- Theatrical release poster
- Directed by: Lesley Selander
- Screenplay by: Richard Alan Simmons
- Story by: Harold Jack Bloom
- Produced by: Howard W. Koch
- Starring: Rory Calhoun Peggie Castle Noah Beery, Jr. Warner Anderson Peter Graves Lee Van Cleef Rita Moreno
- Cinematography: Gordon Avil
- Edited by: John F. Schreyer
- Music by: Les Baxter
- Production company: Bel-Air Productions
- Distributed by: United Artists
- Release date: May 1954;
- Running time: 82 minutes
- Country: United States
- Language: English

= The Yellow Tomahawk =

1954 film by Lesley Selander

The Yellow Tomahawk is a 1954 American Western film directed by Lesley Selander and written by Richard Alan Simmons. The film stars Rory Calhoun, Peggie Castle, Noah Beery, Jr., Warner Anderson, Peter Graves, Lee Van Cleef, and Rita Moreno. The film was released in May 1954, by United Artists.

==Plot==
Scout and tracker Adam Reed is handed a yellow tomahawk by Cheyenne warrior Fire Knife to deliver to a U.S. Army fort commanded by Major Ives as a proclamation of war, a warning to evacuate women and children before the attack.

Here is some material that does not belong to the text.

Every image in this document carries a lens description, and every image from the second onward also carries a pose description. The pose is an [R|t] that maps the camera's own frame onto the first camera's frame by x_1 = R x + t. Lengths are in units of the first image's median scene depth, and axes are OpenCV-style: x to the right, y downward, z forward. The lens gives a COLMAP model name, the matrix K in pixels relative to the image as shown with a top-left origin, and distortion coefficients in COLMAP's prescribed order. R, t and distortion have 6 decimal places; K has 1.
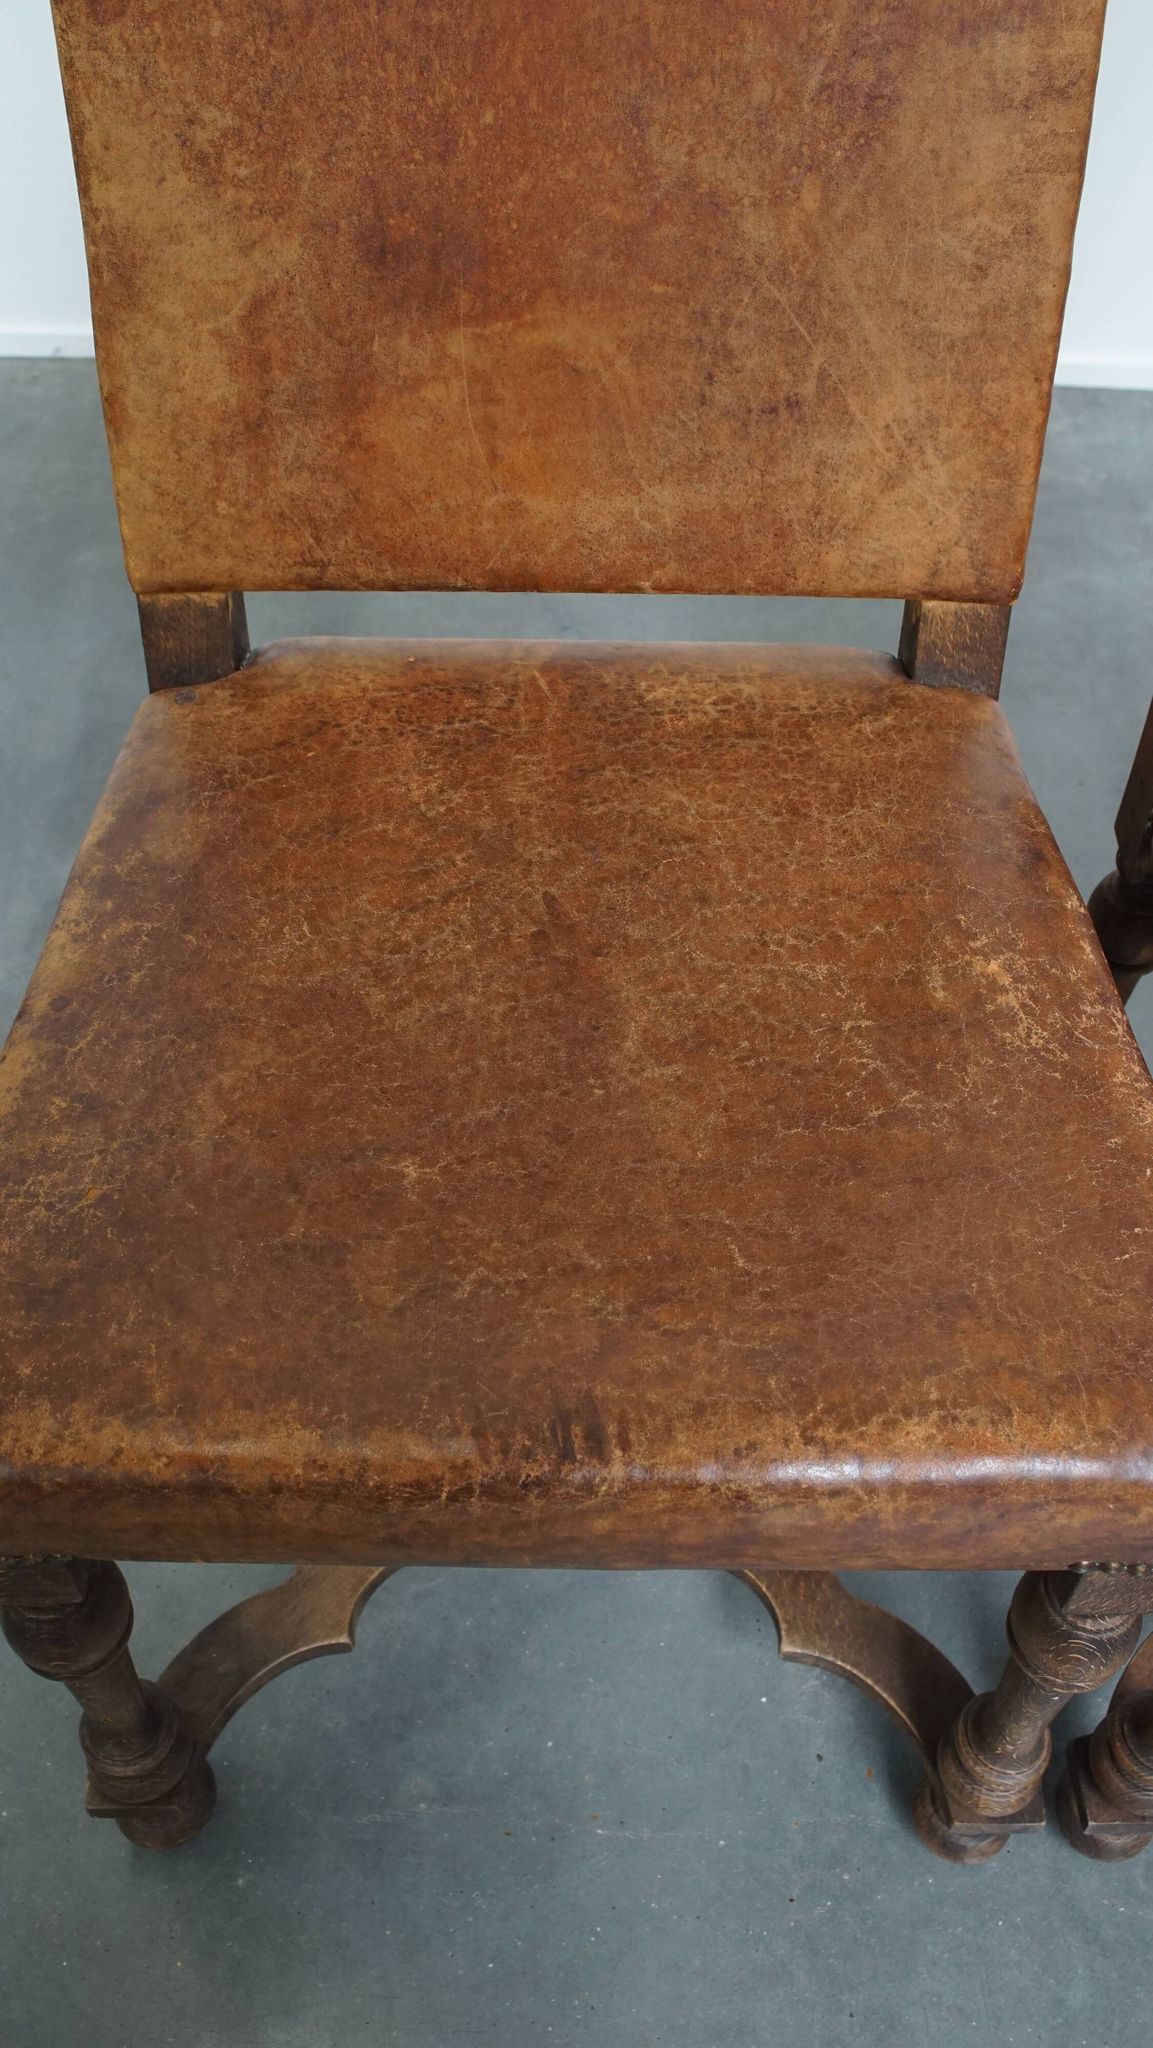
lens RADIAL K [[1799.4, 0, 576.5], [0, 1799.4, 1024.0], [0, 0, 1]] dist [-0.143472, 0.158458]
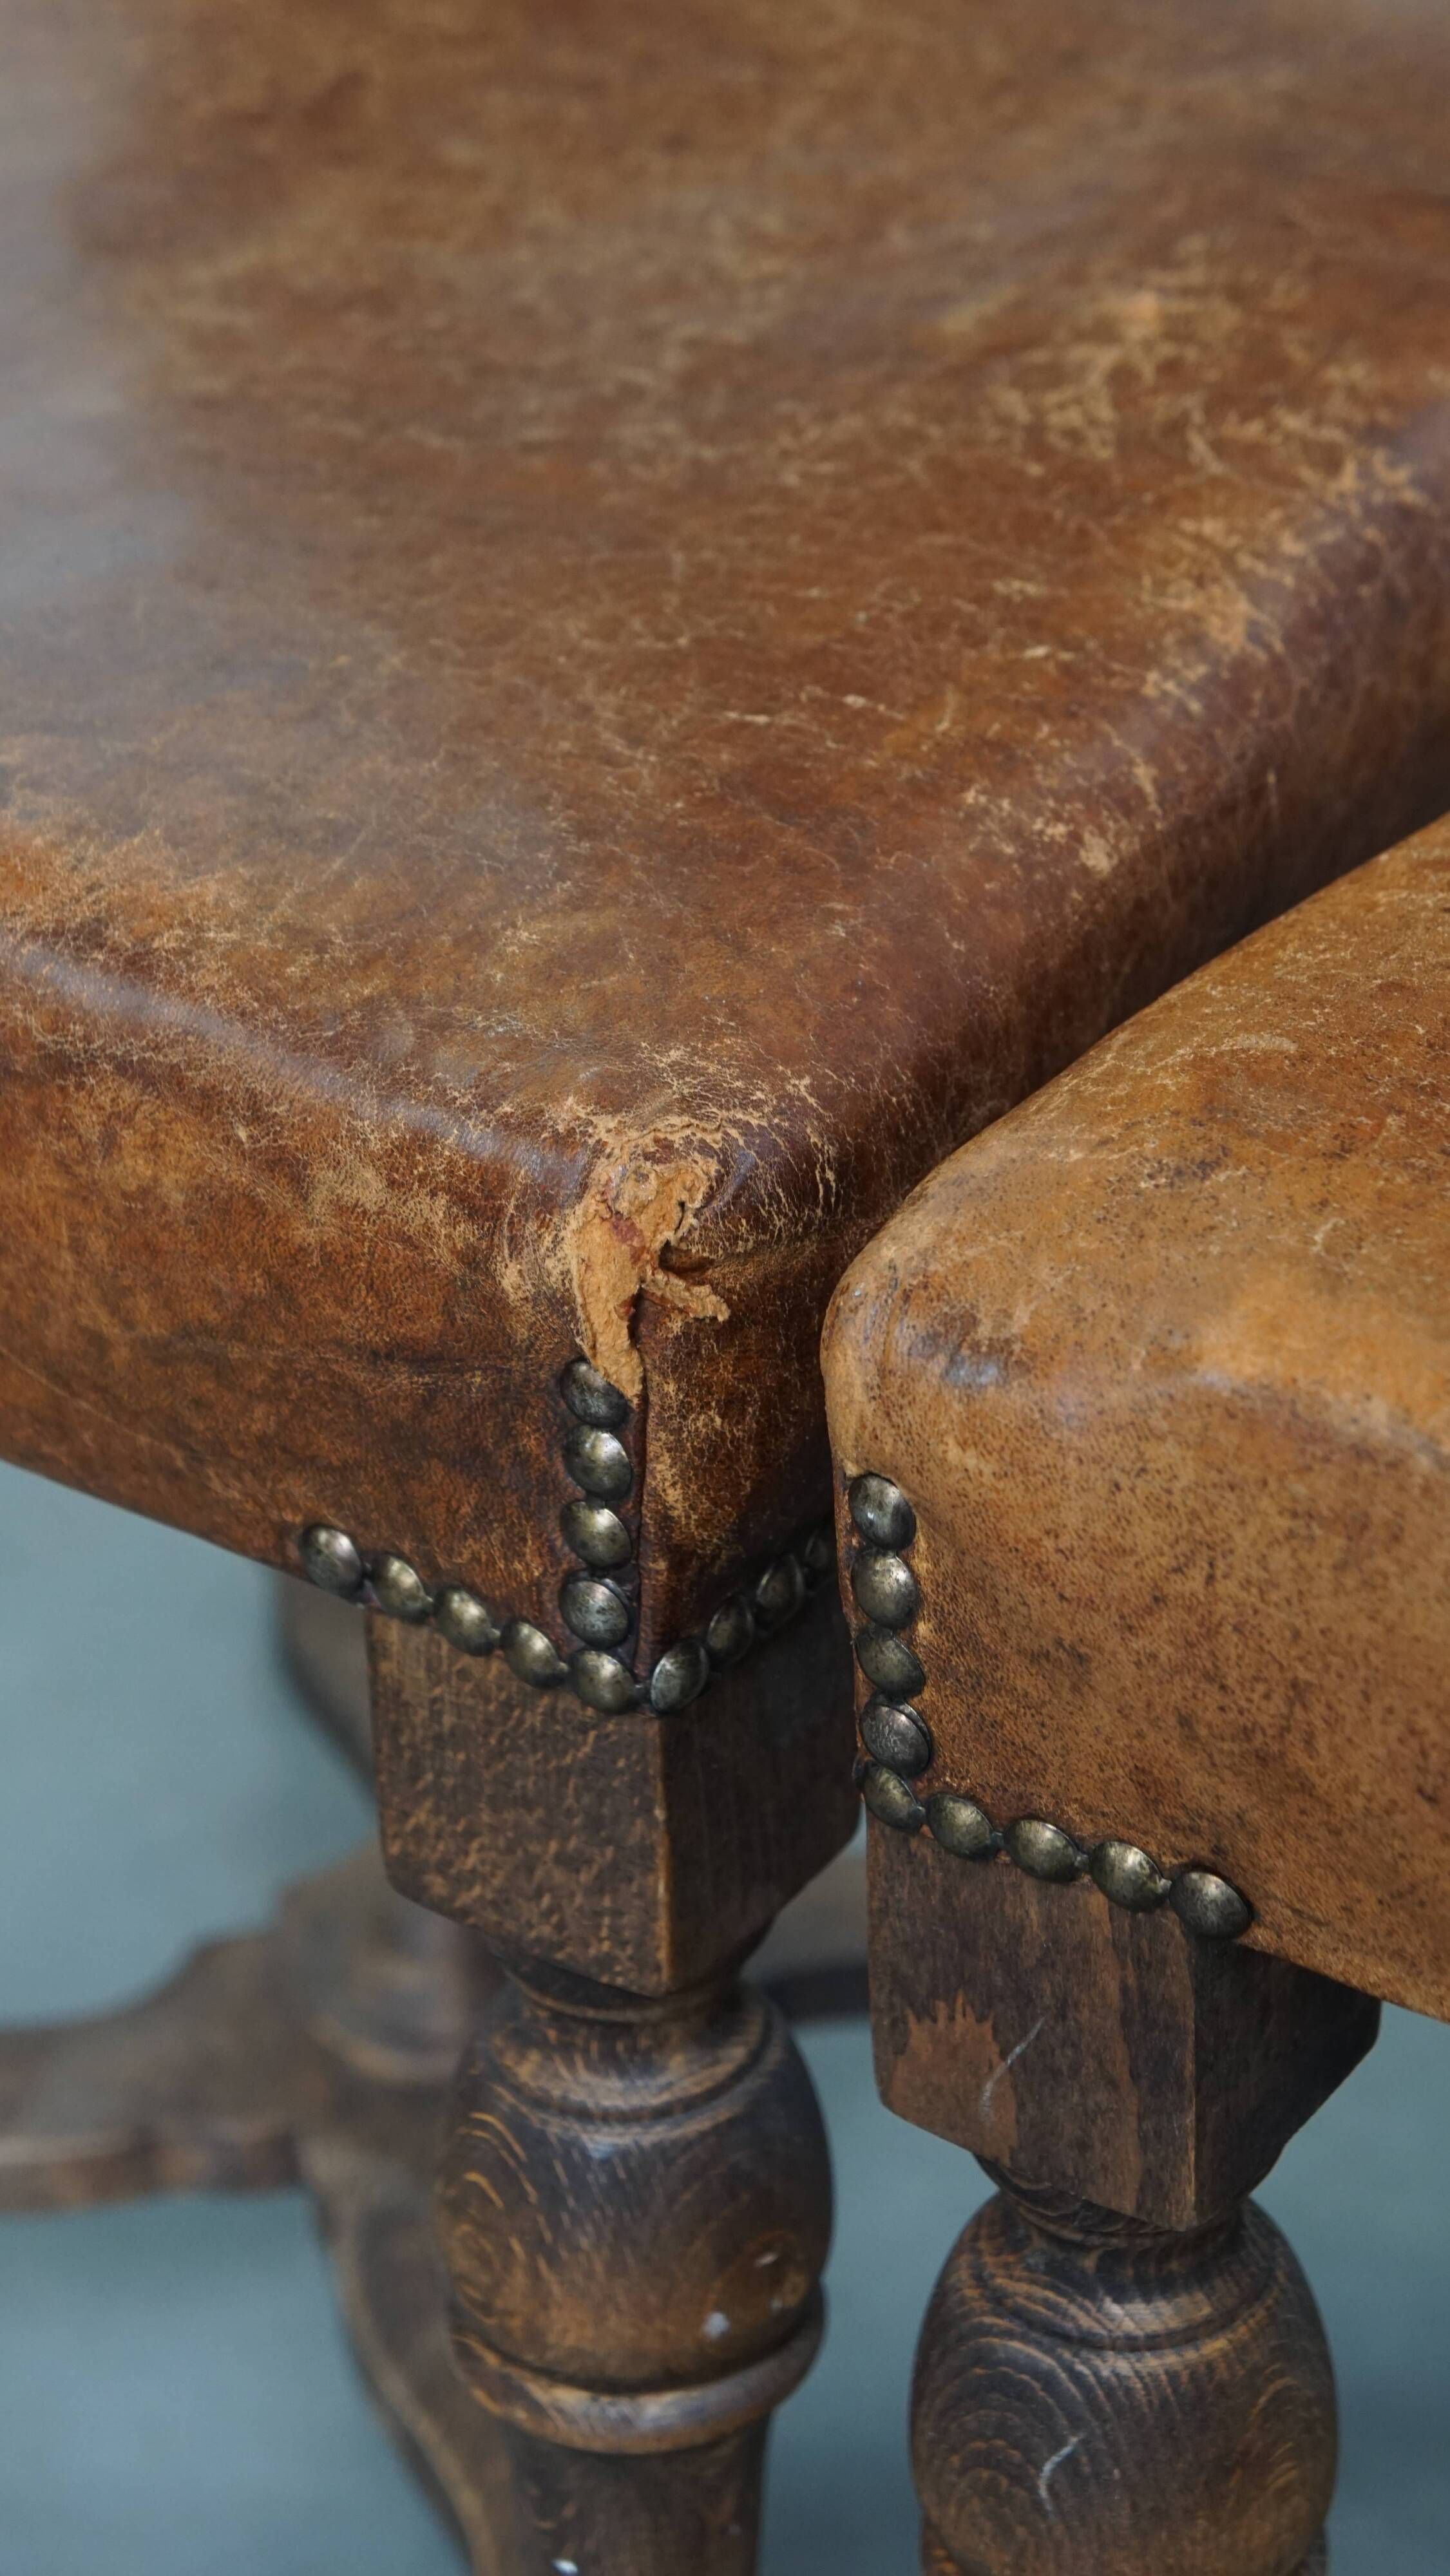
lens RADIAL K [[5737.7, 0, 725.0], [0, 5737.7, 1288.0], [0, 0, 1]] dist [0.295366, 0.581195]
pose [[0.822600, 0.265745, -0.502701, 0.932012], [-0.412836, 0.887060, -0.206617, 0.481571], [0.391019, 0.377496, 0.839405, 0.100381]]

Ives is known as "the Butcher" for having given Cheyenne women and children no such warning during previous bloodshed. Ives scoffs at the tomahawk, and Adam decides the major's superior officers at another fort must be notified of his actions.

The only woman who heeds Adam's warning to leave is Kate Bohlen, sweetheart of Lt. Bascom, who misses her native Boston. An attack is mounted before Kate can safely get away. Adam is knocked unconscious, but Fire Knife makes sure his life is spared. Bascom and many others are killed.

Extending the bow as a gesture of peace, Adam appeals to Fire Knife to let the major's fate be left up to the Army's justice. Fire Knife's thirst for vengeance is too great, so he prepares to kill Ives, who in desperation reveals that he is actually of Cheyenne descent himself. Adam cannot allow Ives to be killed in cold blood, so he kills his Indian friend.

Riding off toward the next fort to report what has happened, Adam leaves with Kate as a humiliated Ives pleads with him not to reveal his secret.

== Cast ==
- Rory Calhoun as Adam
- Peggie Castle as Katherine
- Noah Beery, Jr. as Tonio
- Warner Anderson as Major Ives
- Peter Graves as Sawyer
- Lee Van Cleef as Fire Knife
- Rita Moreno as Honey Bear
- Dan Riss as Sgt. Bandini
- Walter Reed as Keats
- Patrick Sexton as Lt. Bascomb
- Robert Bray as Lieutenant Banion
- Adam Williams as Cpl. Maddock
- James Best as Private Bliss
- Ned Glass as Willy

==Production==
Parts of the film were shot in Strawberry Valley, Kanab movie fort, Kanab Creek, Kanab Canyon, and Three Lakes in Utah.